For the Weber gloss finish, approximately eight coats are sprayed on over a three day period. The finish is ultimately wet sanded to 1500 grit until the lacquer thickness is only .005, or five thousandths of one inch. It air cures for at least two weeks before being buffed to that high, perfect sheen for which our instruments are known.


Weber uses the same nitrocellulose lacquer for all of our satin instruments. Over time this finish rubs to a semi-gloss on the neck, where the players arm rests, on the back, and anywhere friction occurs, according to how the instrument is held by its player.

Normal Finish Wear

There are two types of instruments: those that have checks and those that will. Professional musicians' favorite instruments will look like they've been played – a lot. The only time your instrument will look pristine is when you take it home from the store. As soon as you begin playing it, and over time, your Weber will show the same signs of loving use, each scratch, ding and check adding to its history and personality.

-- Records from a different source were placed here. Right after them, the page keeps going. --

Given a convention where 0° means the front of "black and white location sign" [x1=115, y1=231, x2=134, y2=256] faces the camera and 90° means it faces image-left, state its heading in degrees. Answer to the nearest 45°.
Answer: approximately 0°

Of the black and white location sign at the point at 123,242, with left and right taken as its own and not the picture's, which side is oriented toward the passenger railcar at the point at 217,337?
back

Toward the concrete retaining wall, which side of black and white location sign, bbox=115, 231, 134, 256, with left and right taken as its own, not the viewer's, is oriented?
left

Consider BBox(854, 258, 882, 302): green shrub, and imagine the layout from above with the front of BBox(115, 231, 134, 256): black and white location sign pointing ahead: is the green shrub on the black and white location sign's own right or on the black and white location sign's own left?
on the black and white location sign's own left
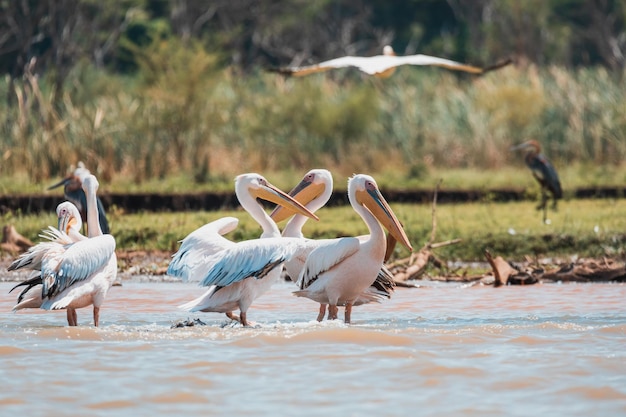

  • Instruments, especially carved instruments, will move around with climate changes, shrinking and expanding with changes in heat and humidity which can and will cause checking.
  • Traveling with your instrument and jamming outside will cause wear.
  • Oils from your arm and hands will gradually affect the finish. However there is a small percentage of people whose perspiration will highly react with the finish, creating a foggy, white area and/or wearing or separating the finish from the neck wood very quickly. Many players will have the neck stripped and oiled for ease of play anyway, and this is a good solution to the perspiration problem too. Wiping the "touch" areas after play will help, and if your instrument is showing signs of total finish removal you may need to cover your arm where it sits on the instrument during play.
  • Insect repellants will damage your finish, causing dimpling, softening, and in extreme cases the lifting of the finish from the wood, all of which are costly to repair. Apply your bug stuff and clean your hands before you open your case or handle your instrument.
  • Bare wood showing through on the outside of your instrument is not advisable as the elements will eventually start breaking down the wood and finish at these points. If these are small areas, especially on the points, a small dab of clear fingernail polish will seal these areas. However do not hesitate to contact us with any questions or concerns.
  • Just as your frets will gradually wear with play, the finish will show wear. These signs of active use will give your instrument a patina that all instruments eventually show. None of these things will affect the integrity of the instrument itself – in fact, extreme play will only improve the sound and tone of your instrument.

Caring for the Finish

1. Satin Finish

The satin finish rubs to a semi-gloss over time according to how it is held by its player. To clean any fingerprints, rub the finish very lightly with a barely dampened cloth (a cotton T-shirt would do the trick), or rub very lightly with an extra-fine steel wool pad to remove dirt or stains.

*NOTE: The harder and longer you rub, the more your satin finish will buff up.

2. Gloss Finish

Many polishes may be appropriate for cleaning our gloss instruments, however you should always test an area first, and we can not guarantee the results of a particular brand. Here at the shop, we've used 3M Imperial Hand Glaze for years, which is available at your local autoparts store. When applied and removed with a clean cotton cloth, the glaze will give a new shine to the finish and remove some light pick scratching. DO NOT use canned air to blow dust from your instrument as the propellant can freeze, which will crack your finish.

3. True Spirit Varnish Finish

Our spirit varnish is our premier finish, and it can be cleaned similarly to our lacquer-finished instruments.

*NOTE:  Never put a humidifier inside your instrument. Over-humidification will damage your finish, and eventually the instrument itself.